::: Data shown

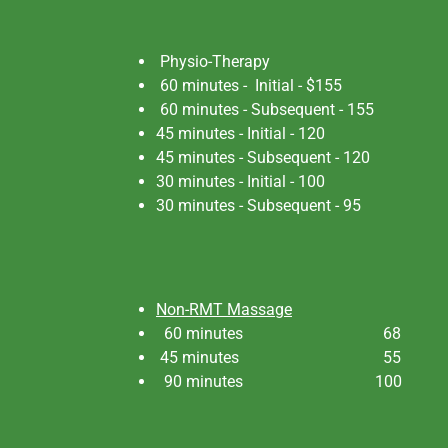
Physio-Therapy
60 minutes - Initial - $155
60 minutes - Subsequent - 155
45 minutes - Initial - 120
45 minutes - Subsequent - 120
30 minutes - Initial - 100
30 minutes - Subsequent - 95
Non-RMT Massage
60 minutes 68
45 minutes 55
90 minutes 100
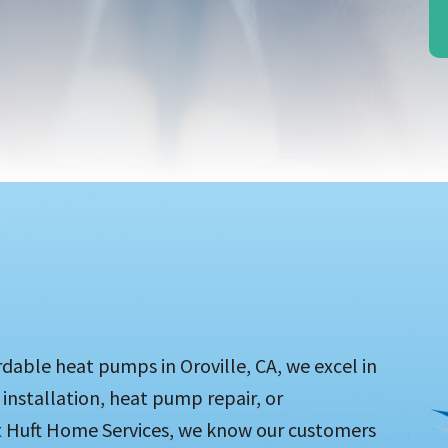
able heat pumps in Oroville, CA, we excel in
installation, heat pump repair, or
At Huft Home Services, we know our customers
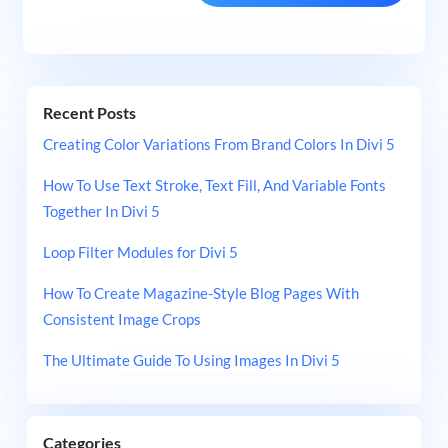
Recent Posts
Creating Color Variations From Brand Colors In Divi 5
How To Use Text Stroke, Text Fill, And Variable Fonts
Together In Divi 5
Loop Filter Modules for Divi 5
How To Create Magazine-Style Blog Pages With
Consistent Image Crops
The Ultimate Guide To Using Images In Divi 5
Categories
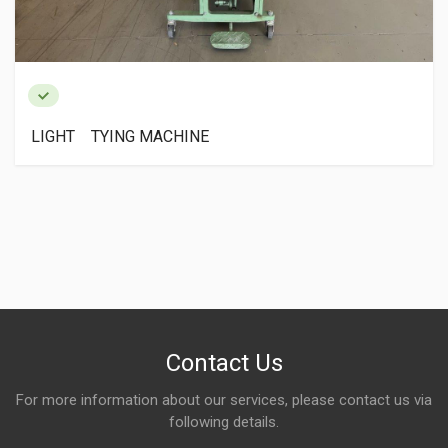
LIGHT TYING MACHINE
Contact Us
For more information about our services, please contact us via
following details.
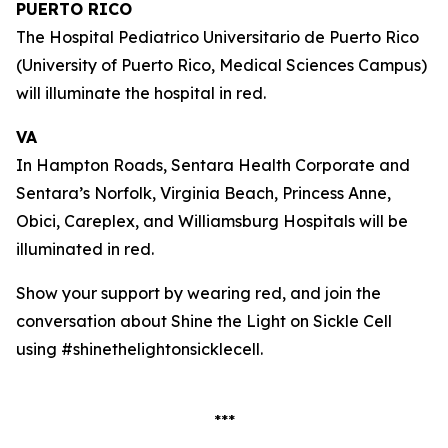
PUERTO RICO
The Hospital Pediatrico Universitario de Puerto Rico
(University of Puerto Rico, Medical Sciences Campus)
will illuminate the hospital in red.
VA
In Hampton Roads, Sentara Health Corporate and
Sentara’s Norfolk, Virginia Beach, Princess Anne,
Obici, Careplex, and Williamsburg Hospitals will be
illuminated in red.
Show your support by wearing red, and join the
conversation about Shine the Light on Sickle Cell
using #shinethelightonsicklecell.
***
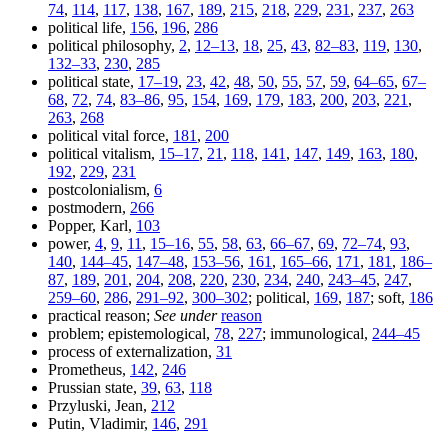
74
,
114
,
117
,
138
,
167
,
189
,
215
,
218
,
229
,
231
,
237
,
263
political life,
156
,
196
,
286
political philosophy,
2
,
12–13
,
18
,
25
,
43
,
82–83
,
119
,
130
,
132–33
,
230
,
285
political state,
17–19
,
23
,
42
,
48
,
50
,
55
,
57
,
59
,
64–65
,
67–
68
,
72
,
74
,
83–86
,
95
,
154
,
169
,
179
,
183
,
200
,
203
,
221
,
263
,
268
political vital force,
181
,
200
political vitalism,
15–17
,
21
,
118
,
141
,
147
,
149
,
163
,
180
,
192
,
229
,
231
postcolonialism,
6
postmodern,
266
Popper, Karl,
103
power,
4
,
9
,
11
,
15–16
,
55
,
58
,
63
,
66–67
,
69
,
72–74
,
93
,
140
,
144–45
,
147–48
,
153–56
,
161
,
165–66
,
171
,
181
,
186–
87
,
189
,
201
,
204
,
208
,
220
,
230
,
234
,
240
,
243–45
,
247
,
259–60
,
286
,
291–92
,
300–302
; political,
169
,
187
; soft,
186
practical reason;
See under
reason
problem; epistemological,
78
,
227
; immunological,
244–45
process of externalization,
31
Prometheus,
142
,
246
Prussian state,
39
,
63
,
118
Przyluski, Jean,
212
Putin, Vladimir,
146
,
291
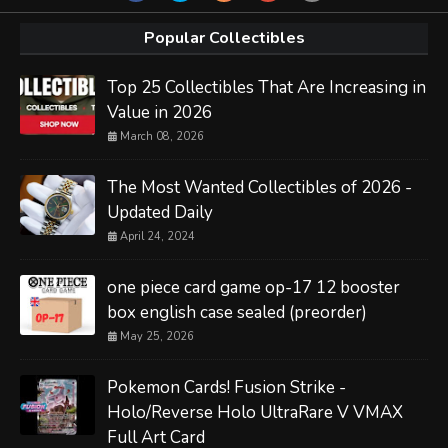
Popular Collectibles
Top 25 Collectibles That Are Increasing in
Value in 2026
March 08, 2026
The Most Wanted Collectibles of 2026 -
Updated Daily
April 24, 2024
one piece card game op-17 12 booster
box english case sealed (preorder)
May 25, 2026
Pokemon Cards! Fusion Strike -
Holo/Reverse Holo UltraRare V VMAX
Full Art Card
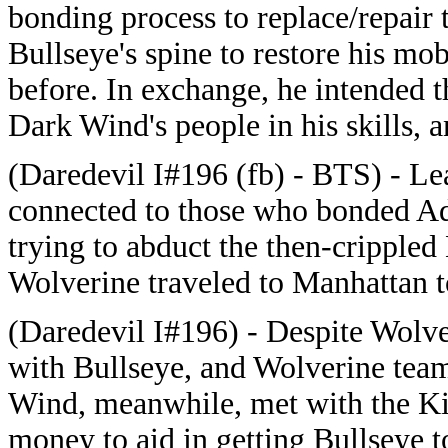
bonding process to replace/repair 
Bullseye's spine to restore his mo
before. In exchange, he intended t
Dark Wind's people in his skills, a
(Daredevil I#196 (fb) - BTS) - Lea
connected to those who bonded Ad
trying to abduct the then-crippled
Wolverine traveled to Manhattan to
(Daredevil I#196) - Despite Wolve
with Bullseye, and Wolverine tea
Wind, meanwhile, met with the Ki
money to aid in getting Bullseye t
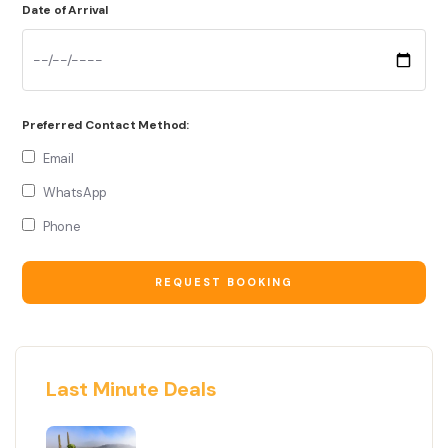
Date of Arrival
Preferred Contact Method:
Email
WhatsApp
Phone
Last Minute Deals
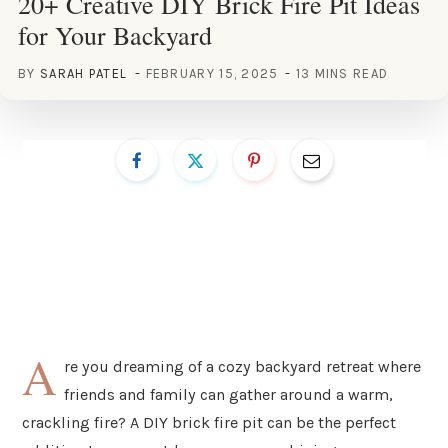
20+ Creative DIY Brick Fire Pit Ideas
for Your Backyard
BY
SARAH PATEL
FEBRUARY 15, 2025
13 MINS READ
A
re you dreaming of a cozy backyard retreat where
friends and family can gather around a warm,
crackling fire? A DIY brick fire pit can be the perfect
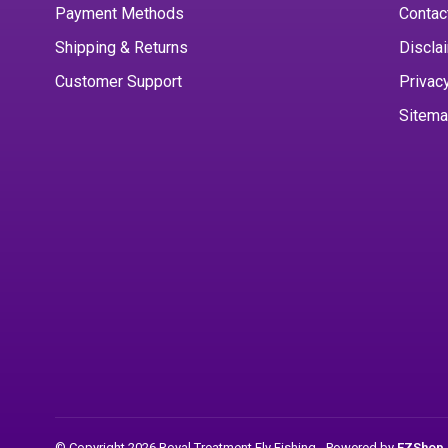
Payment Methods
Contac
Shipping & Returns
Discla
Customer Support
Privac
Sitem
© Copyright 2026 Royal Treatment Fly Fishing
- Powered by
EZShop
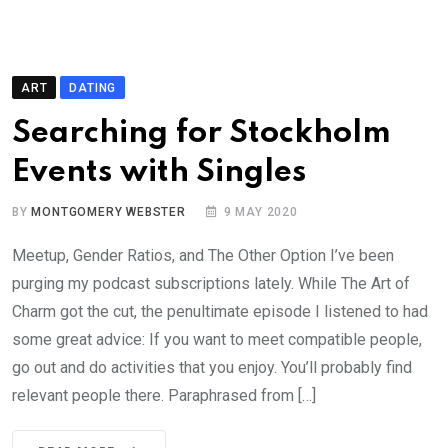
ART
DATING
Searching for Stockholm
Events with Singles
BY
MONTGOMERY WEBSTER
9 MAY 2020
Meetup, Gender Ratios, and The Other Option I’ve been
purging my podcast subscriptions lately. While The Art of
Charm got the cut, the penultimate episode I listened to had
some great advice: If you want to meet compatible people,
go out and do activities that you enjoy. You’ll probably find
relevant people there. Paraphrased from […]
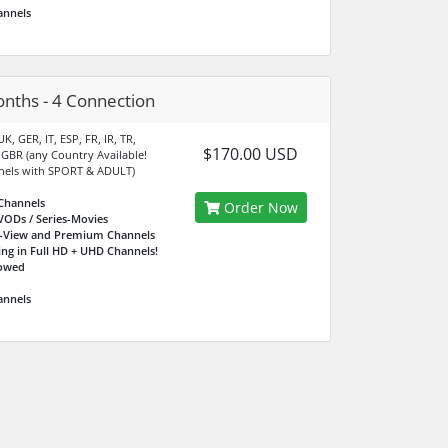
annels
nths - 4 Connection
K, GER, IT, ESP, FR, IR, TR,
$170.00 USD
 GBR (any Country Available!
nels with SPORT & ADULT)
Channels
Order Now
VODs / Series-Movies
r-View and Premium Channels
ing in Full HD + UHD Channels!
lowed
annels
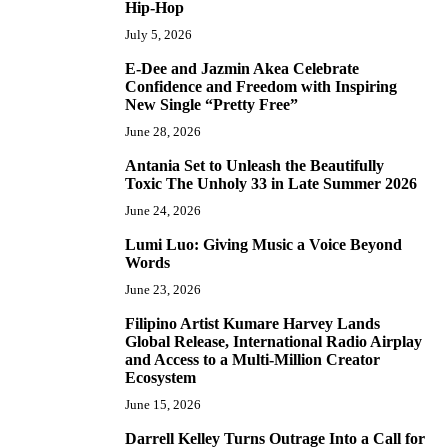
Hip-Hop
July 5, 2026
E-Dee and Jazmin Akea Celebrate
4
Confidence and Freedom with Inspiring
New Single “Pretty Free”
June 28, 2026
Antania Set to Unleash the Beautifully
5
Toxic The Unholy 33 in Late Summer 2026
June 24, 2026
Lumi Luo: Giving Music a Voice Beyond
6
Words
June 23, 2026
Filipino Artist Kumare Harvey Lands
7
Global Release, International Radio Airplay
and Access to a Multi-Million Creator
Ecosystem
June 15, 2026
Darrell Kelley Turns Outrage Into a Call for
8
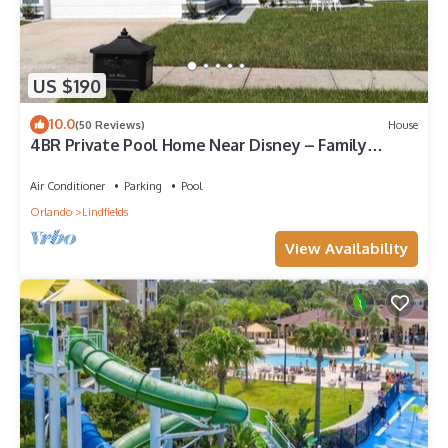
US $190
10.0
(50 Reviews)
House
4BR Private Pool Home Near Disney – Family
Friendly Sleeps 8 Screened Pool
Air Conditioner
Parking
Pool
Orlando
Lindfields
View Availability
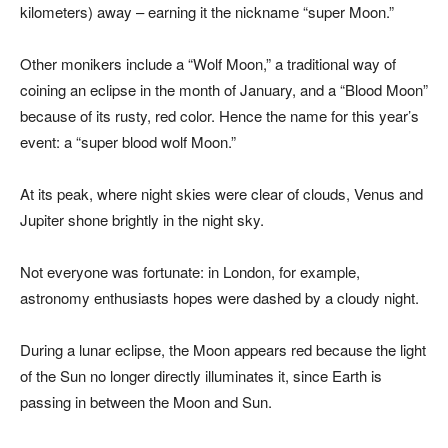
kilometers) away – earning it the nickname “super Moon.”
Other monikers include a “Wolf Moon,” a traditional way of
coining an eclipse in the month of January, and a “Blood Moon”
because of its rusty, red color. Hence the name for this year’s
event: a “super blood wolf Moon.”
At its peak, where night skies were clear of clouds, Venus and
Jupiter shone brightly in the night sky.
Not everyone was fortunate: in London, for example,
astronomy enthusiasts hopes were dashed by a cloudy night.
During a lunar eclipse, the Moon appears red because the light
of the Sun no longer directly illuminates it, since Earth is
passing in between the Moon and Sun.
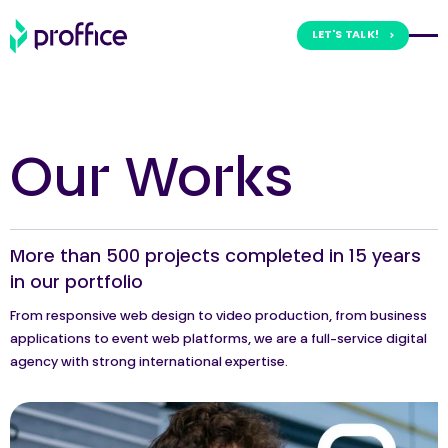
LET'S TALK!
Skip
to
content
Our Works
More than 500 projects completed in 15 years
in our portfolio
From responsive web design to video production, from business
applications to event web platforms, we are a full-service digital
agency with strong international expertise.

::::::

About this exercise
Please go through the data above and copy every line that has the word "June".

Expected output
June 28, 2026
June 24, 2026
June 23, 2026
June 15, 2026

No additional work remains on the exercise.